#### Dataset records ####

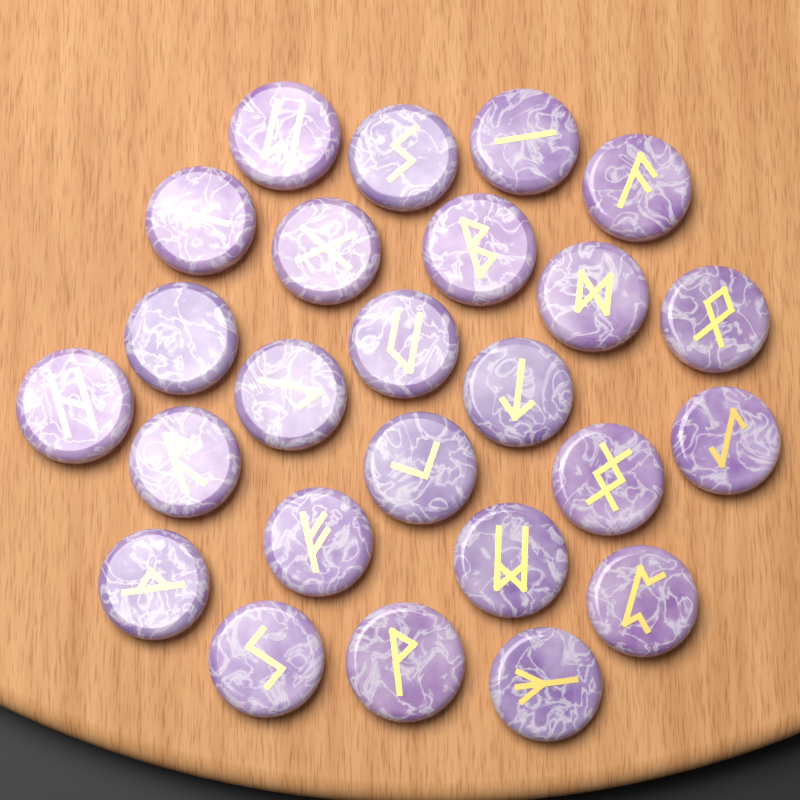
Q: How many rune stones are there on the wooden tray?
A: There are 25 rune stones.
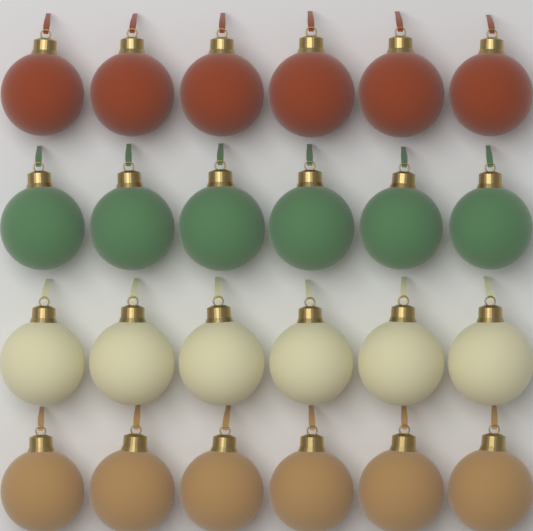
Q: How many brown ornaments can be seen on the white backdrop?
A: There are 6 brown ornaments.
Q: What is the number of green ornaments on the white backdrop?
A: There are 6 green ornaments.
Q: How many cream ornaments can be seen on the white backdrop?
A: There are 6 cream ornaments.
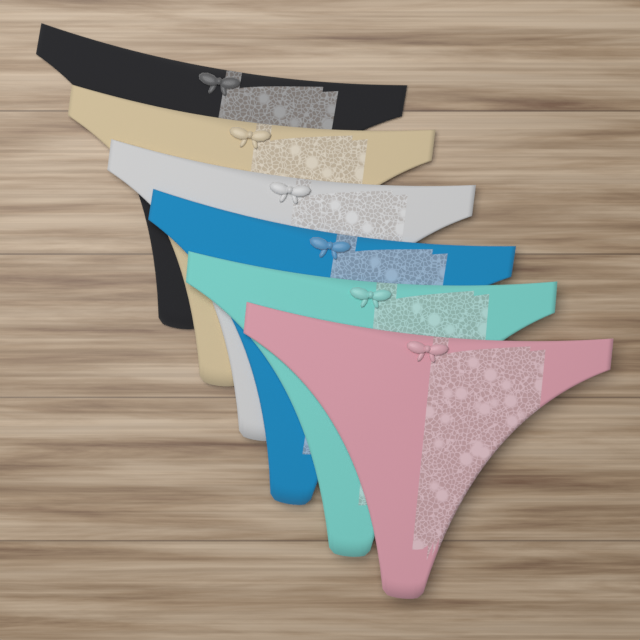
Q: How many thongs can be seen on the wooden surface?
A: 6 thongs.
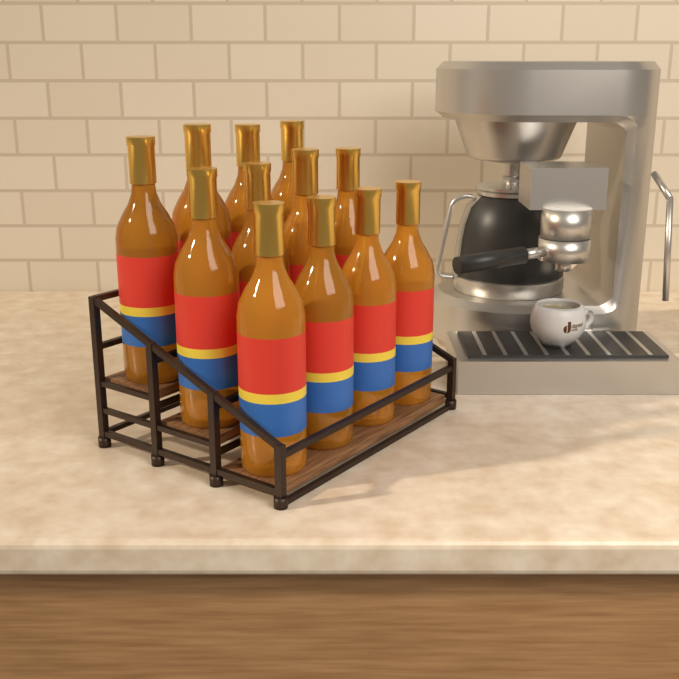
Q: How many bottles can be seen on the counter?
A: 12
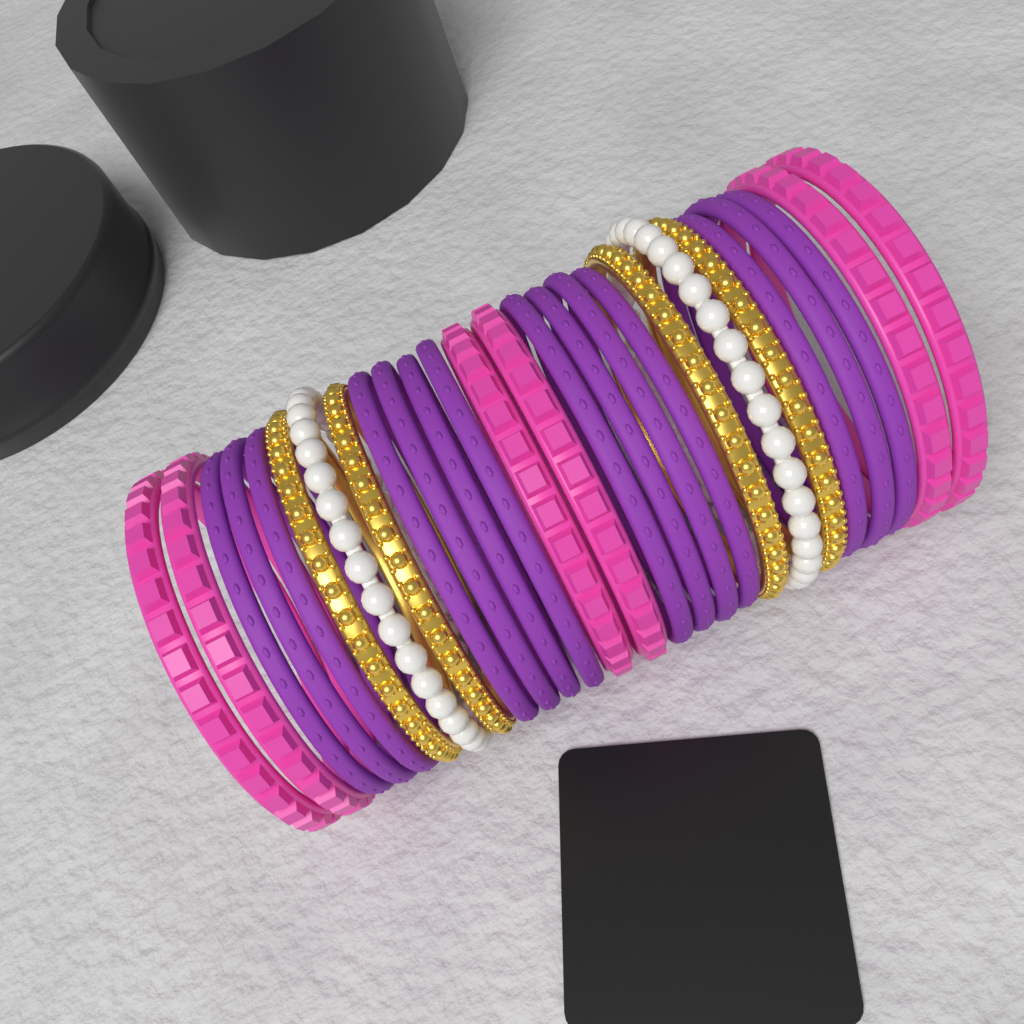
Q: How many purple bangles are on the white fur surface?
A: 14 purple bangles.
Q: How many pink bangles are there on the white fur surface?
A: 6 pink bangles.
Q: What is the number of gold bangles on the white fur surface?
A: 4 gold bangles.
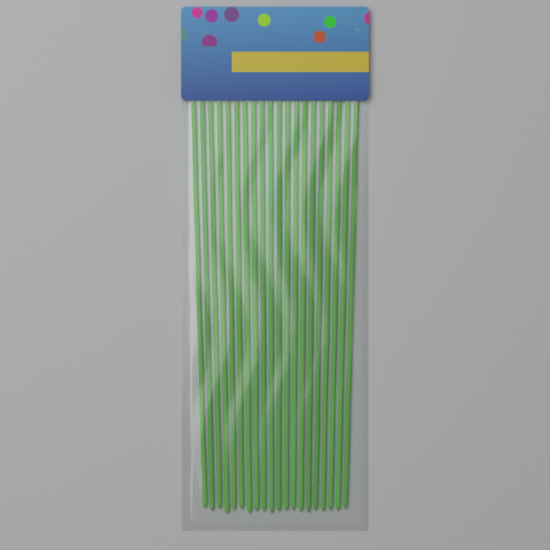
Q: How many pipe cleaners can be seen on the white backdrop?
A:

####

§ **Exercise details**
Will you reproduce the listing above word for word, omitting the pictures?

§ **Written answer**
Q: How many rune stones are there on the wooden tray?
A: There are 25 rune stones.
Q: How many brown ornaments can be seen on the white backdrop?
A: There are 6 brown ornaments.
Q: What is the number of green ornaments on the white backdrop?
A: There are 6 green ornaments.
Q: How many cream ornaments can be seen on the white backdrop?
A: There are 6 cream ornaments.
Q: How many thongs can be seen on the wooden surface?
A: 6 thongs.
Q: How many bottles can be seen on the counter?
A: 12
Q: How many purple bangles are on the white fur surface?
A: 14 purple bangles.
Q: How many pink bangles are there on the white fur surface?
A: 6 pink bangles.
Q: What is the number of gold bangles on the white fur surface?
A: 4 gold bangles.
Q: How many pipe cleaners can be seen on the white backdrop?
A:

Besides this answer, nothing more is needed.